Checking the battery on the Nikon F3 is as easy as it gets. Just look through the viewfinder of your camera at the LCD display, the shutter speed should be visible in the upper left corner. As long as the camera is displaying the shutter speed the batteries have adequate power and are properly installed.

Why does my Nikon F3 battery drain so quickly? (And other Battery Problems)

Sometimes photographers can experience problems with their film camera batteries including extremely fast drainage, contact problems, or similar. Here are a couple of things you should pay attention to when you are experiencing battery problems.

Cold temperatures can be problematic

Cold temperatures often cause problems, as they affect the chemical reactions within the batteries. The capacity is slowly reduced which will lead to decreased performance and complete failure. To avoid this you should always store your batteries in a warm and dry place. I usually put mine close to my body inside my jacket pockets.
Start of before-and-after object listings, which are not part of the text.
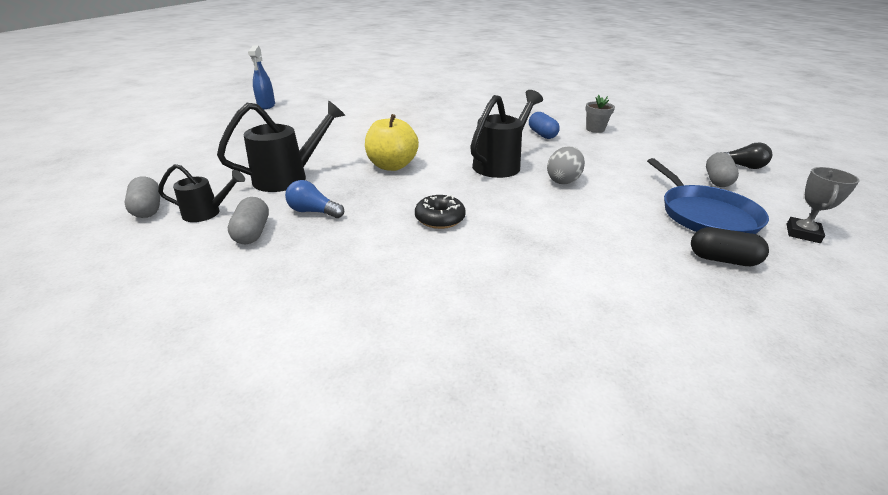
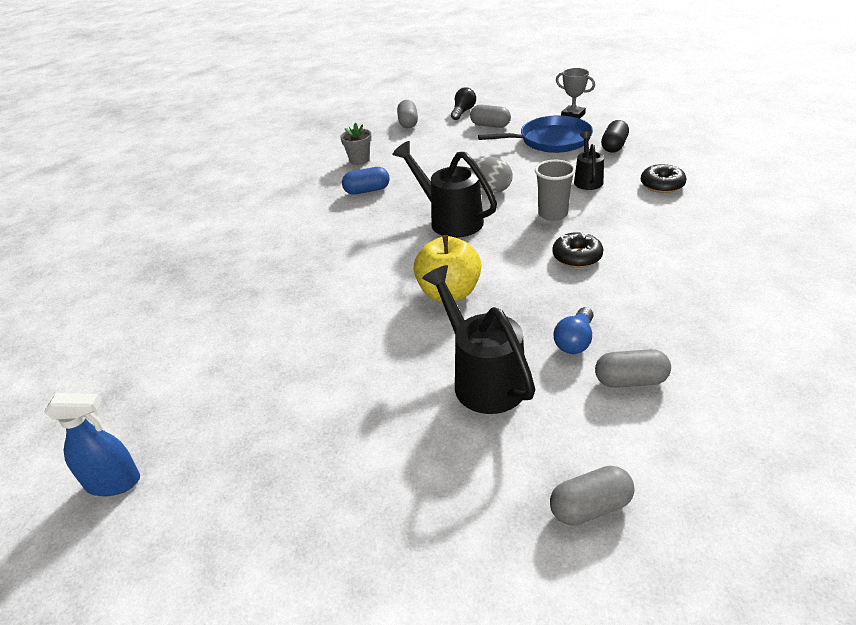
camera: 80 degrees left, 5 degrees up
black watering can [158,164,245,222] -> black watering can moved to [574,131,604,190]
none -> grey capsule [397,100,418,128]
none -> grey cup [535,160,576,221]
none -> black donut [641,164,687,193]

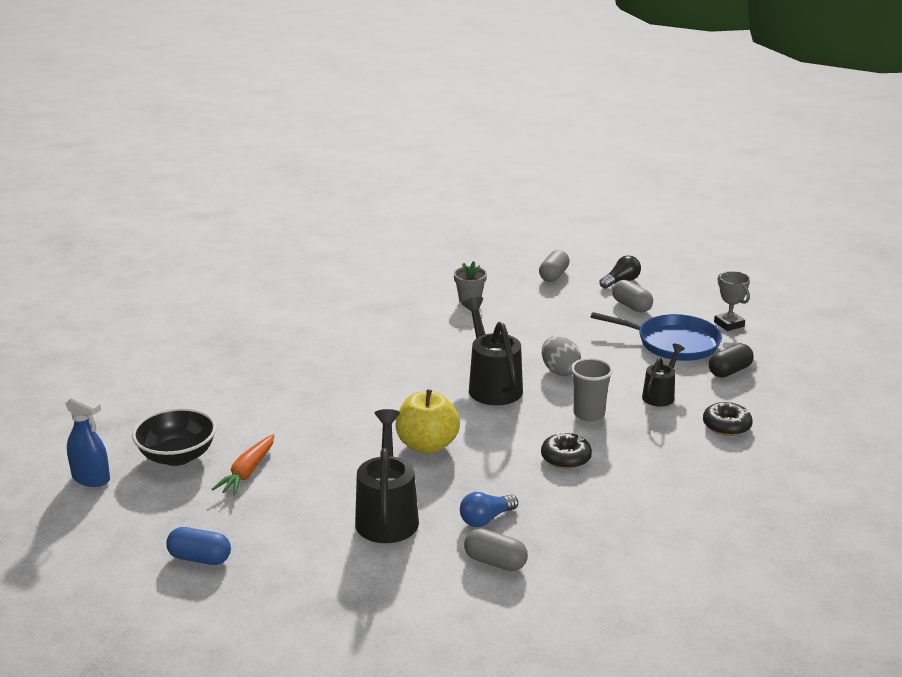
camera: 25 degrees right, 10 degrees down
blue capsule [342,167,390,195] -> blue capsule moved to [166,527,231,565]
grey capsule [550,466,635,526] -> none
none -> black bowl [132,408,216,466]
none -> orange carrot [211,434,275,495]

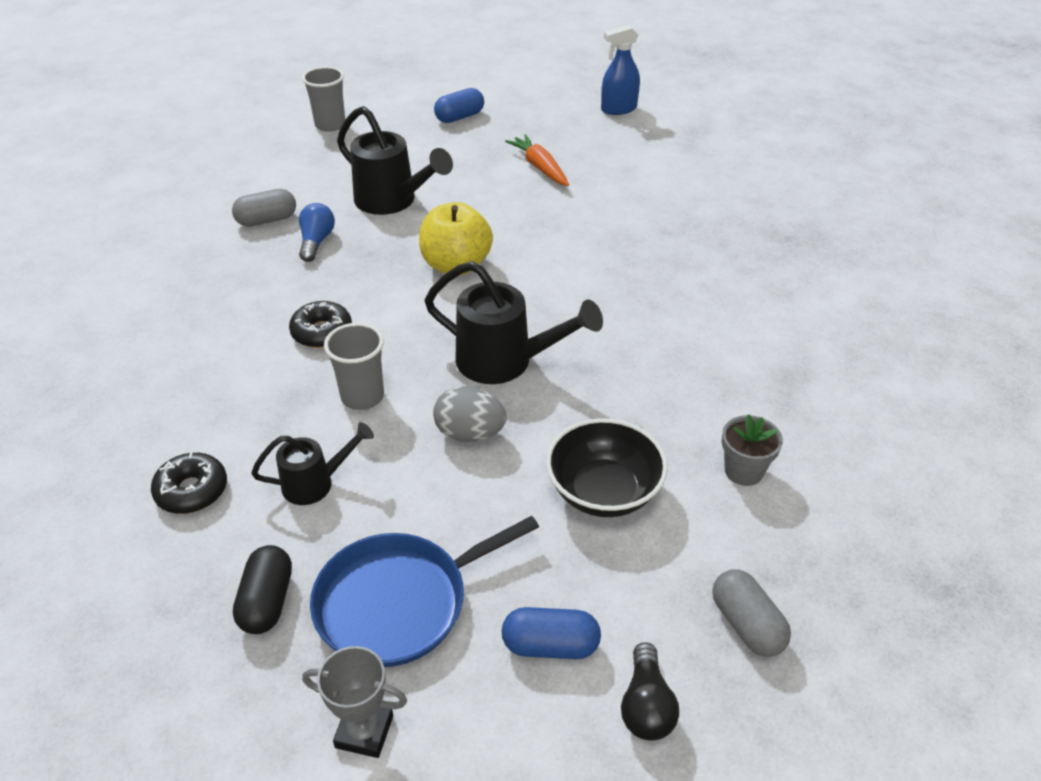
camera: 130 degrees right, 15 degrees up
black bowl [132,408,216,466] -> black bowl moved to [546,418,668,517]
grey capsule [612,280,653,312] -> blue capsule [501,607,601,659]
black watering can [642,344,685,406] -> black watering can turned 90 degrees counterclockwise [251,422,374,505]
none -> grey cup [302,66,345,132]

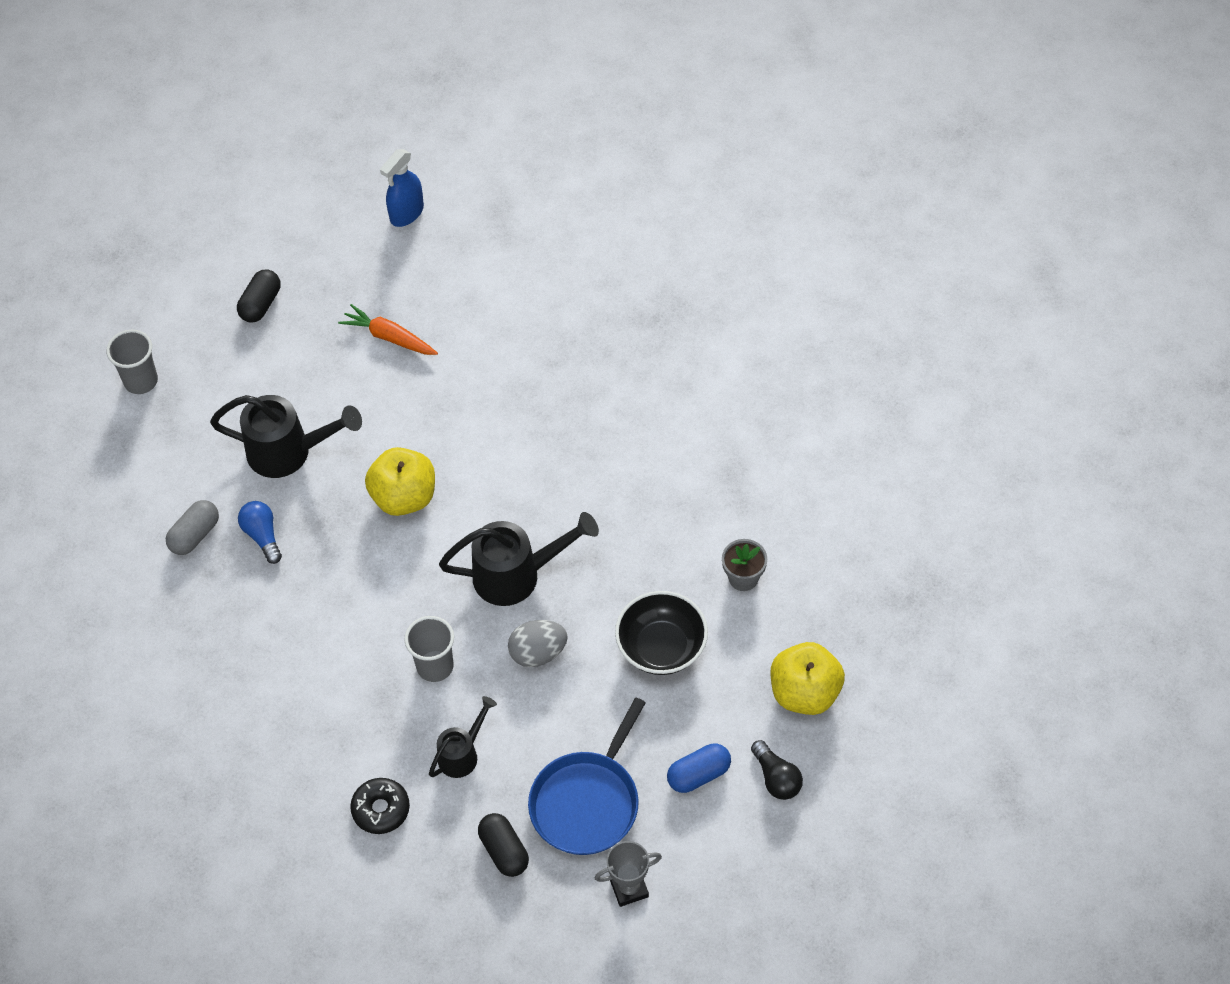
camera: 30 degrees left, 15 degrees up
black donut [289,301,352,348] -> none
blue capsule [434,88,484,123] -> black capsule [237,269,280,323]
grey capsule [713,569,791,657] -> yellow apple [771,642,845,715]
If you plan to do a lot of cold weather shooting it pays off to bring a couple of spare batteries with you. Another option is the Nikon anti-cold battery holder pack DB-2 or just use the MD-4 Motor Drive. The camera will stop drawing from its internal batteries and depending on the batteries used in your DB-2/MD-4 you can continue shooting until down to -20° C.

Battery Contact Problems or corroded Battery Compartments

It pays off to ensure that all battery contacts are clean. Many problems in automatic film cameras are related to batteries not properly functioning. Oily and dirty fingers can often cause contact problems, so you should always hold your button cells on the sides and never touch them in the center.

In case you experience battery contact problems you should try wiping off the compartment as well as the batteries with a clean cloth.

Corrosion in your battery compartment is another reason for quicker battery drainage. It will cause the battery to use a higher current to bring the power to the camera and therefore the capacity will shrink rather quickly. Try cleaning the contacts with vinegar or lemon juice and see if it helps. Corrosion problems are often caused by leaking batteries, so you should always remove batteries from your film cameras when storing them for a longer period of time.